The patient should be evaluated for evidence of elevated intracranial pressure prior to a lumbar puncture, and the safest practice is to perform a CT scan first to avoid risk of herniation.
describe how a lumbar puncture procedure is performed. what can it be used to measure?
A hollow spinal needle is introduced through the skin with a stylet occluding the lumen to prevent the introduction of skin cells into CSF during needle insertion.
Note that the lumbar cistern is normally in direct communication with CSF in the ventricles and CSF flowing over the surface of the brain.
The procedure may be done in the lying or seated position.
A manometer tube is used to measure CSF pressure. Pressure measurements are more reliable in the lying position because in the seated position the entire column of CSF in the spinal canal adds to the pressure measured in the lumbar cistern. Normal CSF pressure in adults is less than 20 cm H2O.
where is the spinal needle generally inserted? why is this? what serves as a landmark for this?
- Note that the bottom portion of the spinal cord, or conus medullaris, ends at about the L1 or L2 level of the vertebral bones, and the nerve roots continue downward into the lumbar cistern, forming the cauda equina.
- To avoid hitting the spinal cord, the spinal needle is generally inserted at the space between the L4 or L5 vertebral bones.
- As the tip of the needle enters the subarachnoid space, the nerve roots are usually harmlessly displaced.
- The posterior iliac crest serves as a landmark to approximate level of the L4–L5 interspace.
what are different types of cranial dysraphism?
- anencephaly
- cephaloceles
- holoprosencephaly
anencephaly
- what is it
- survival
- what associated with
- screening
- treatment
- This is the partial or complete absence of the bones of the rear of the skull, the meninges, and cerebral hemispheres of the brain.
- The absent brain is sometimes replaced by malformed cystic tissue, which may be exposed or covered with skin.
- It occurs as a developmental defect, and most affected infants are stillborn; if born live they do not survive for more than a few hours/days/weeks.
- Anencephaly is often associated with other defects of the nervous system, such as spina bifida.
- Prenatal screening tests for anencephaly include detection of alpha-fetoprotein levels and ultrasound.

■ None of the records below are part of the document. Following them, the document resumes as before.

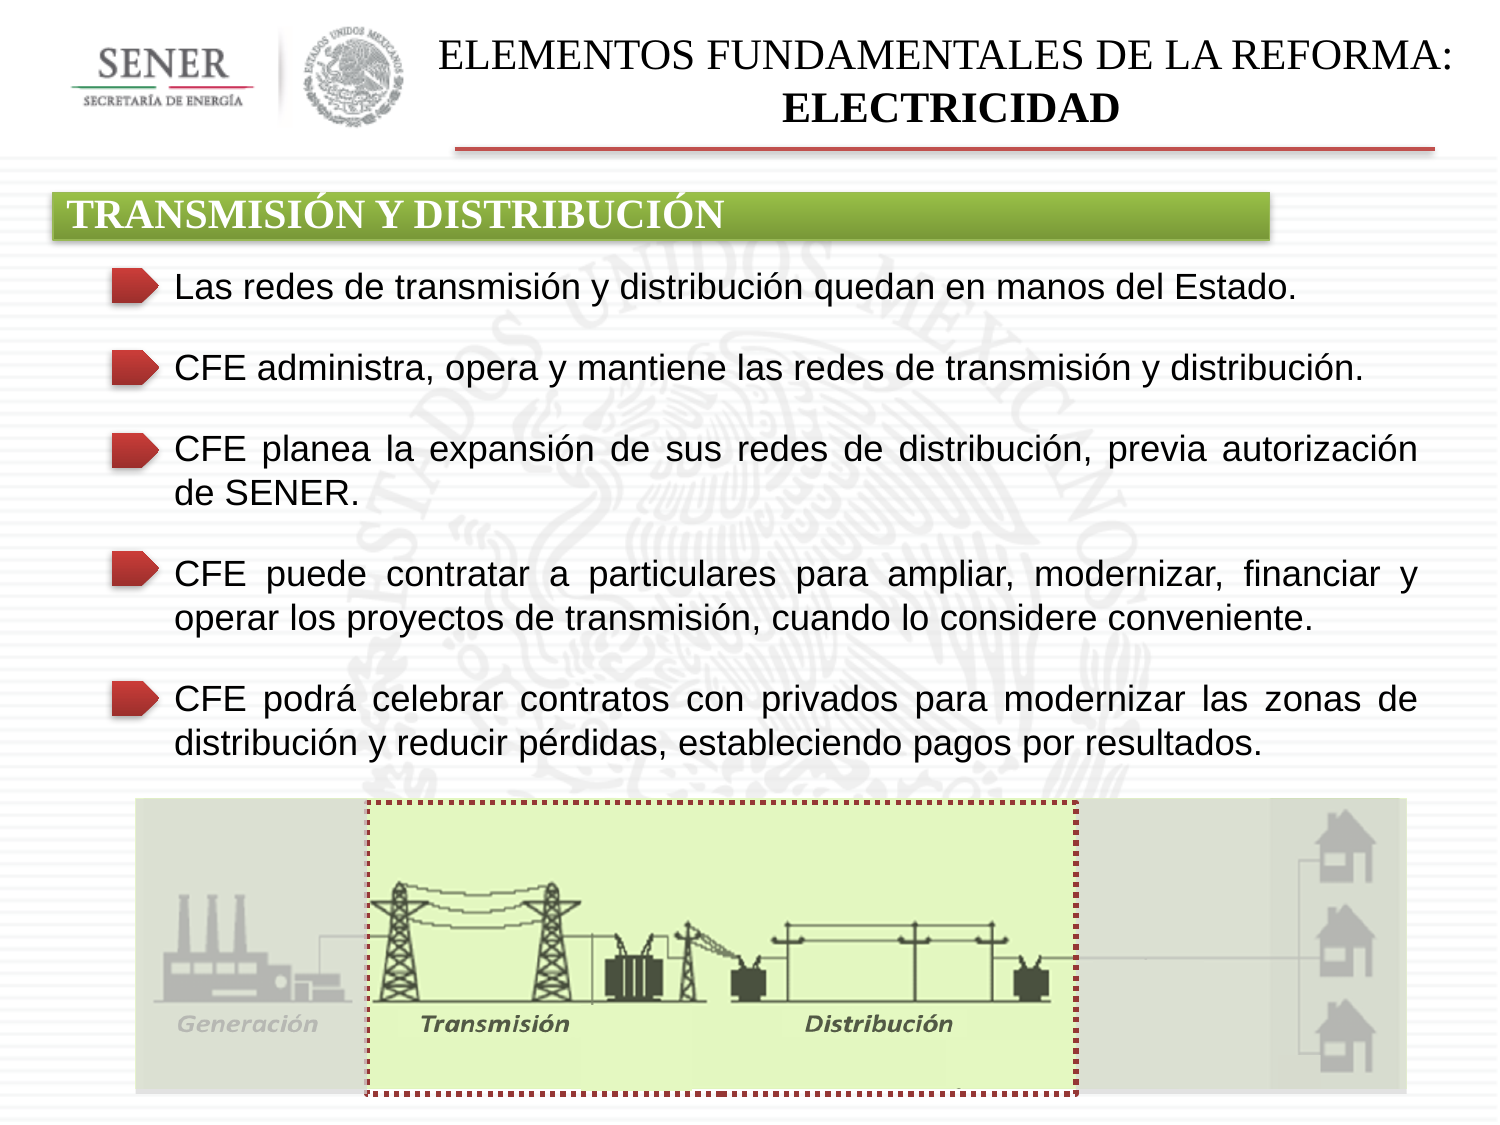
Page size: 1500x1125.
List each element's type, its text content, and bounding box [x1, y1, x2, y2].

text_box [1082, 192, 1270, 241]
text_box [112, 349, 160, 386]
picture [0, 0, 1500, 1122]
text_box [111, 267, 159, 304]
text_box TRANSMISIÓN Y DISTRIBUCIÓN [51, 185, 1082, 246]
text_box [112, 432, 160, 468]
title Elementos Fundamentales de la Reforma: Electricidad [407, 0, 1496, 162]
text_box [112, 680, 160, 716]
text_box Las redes de transmisión y distribución quedan en manos del Estado. CFE administra, opera y mantiene las redes de transmisión y distribución. CFE planea la expansión de sus redes de distribución, previa autorización de SENER. CFE puede contratar a particulares para ampliar, modernizar, financiar y operar los proyectos de transmisión, cuando lo considere conveniente. CFE podrá celebrar contratos con privados para modernizar las zonas de distribución y reducir pérdidas, estableciendo pagos por resultados. [159, 255, 1435, 851]
text_box [112, 550, 160, 587]
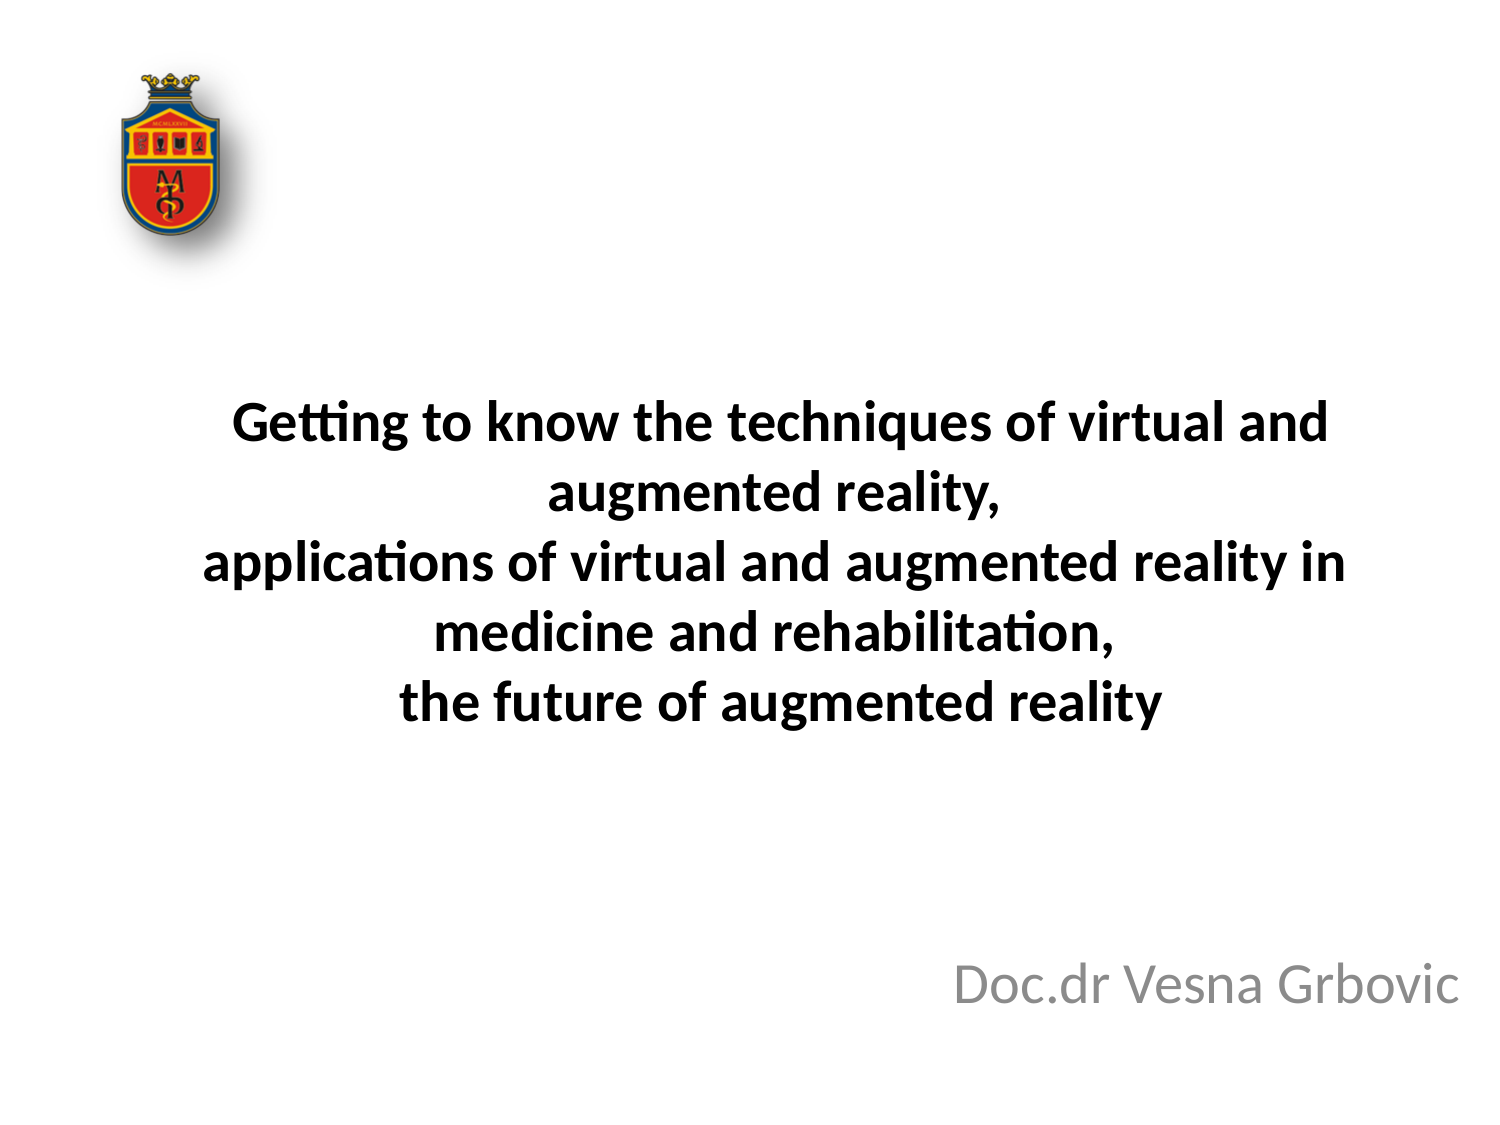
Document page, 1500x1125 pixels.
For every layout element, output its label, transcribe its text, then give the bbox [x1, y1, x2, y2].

- Treatment is supportive.
cephaloceles
- what is it
- what are the subtypes
- how common
- what associated with
- treatment
• This is a herniation of cranial contents through a skull defect.
• There are several subtypes:
1. Cranial Meningocele: contains only meninges.
2. Encephalocele: contains brain tissue.
3. Ventriculocele: contains part of the ventricle within the herniated portion of the brain.
• Cephaloceles are less common than anencephaly or spina bifida.
• They are associated with other brain abnormalities such as agenesis (failure of development of an organ) of the corpus callosum or abnormal gyration.
• They may be part of a recognised syndrome, so it is important to look for abnormalities in other parts of the body.
• Sometimes neurosurgery is indicated.
• Posterior Cephaloceles:
Most common group of Cephaloceles in Western countries and most are occipital encephaloceles.
• Anterior Cephaloceles:
More common in some parts of Asia.
holoprosencephaly
- what is it
- what caused by
- treatment
- This occurs when the embryonic Prosencephalon does not undergo segmentation and cleavage (into telencephalon and diencephalon).
- The anterior midline brain, cranium, and face are abnormal.
- This malformation may be caused by defects of the sonic hedgehog gene.
- Severely affected foetuses may die before birth.
- Treatment is supportive.
what can spina bifida be divided into?
Spina bifida occulta, which consists of failure of closure of the vertebral arches without an external lesion.
Spina bifida cystica in which there is a cystic lesion on the back. The lesion may be either a meningocele without neural tissue or a myelomeningocele in which the spinal cord is a component of the cyst wall.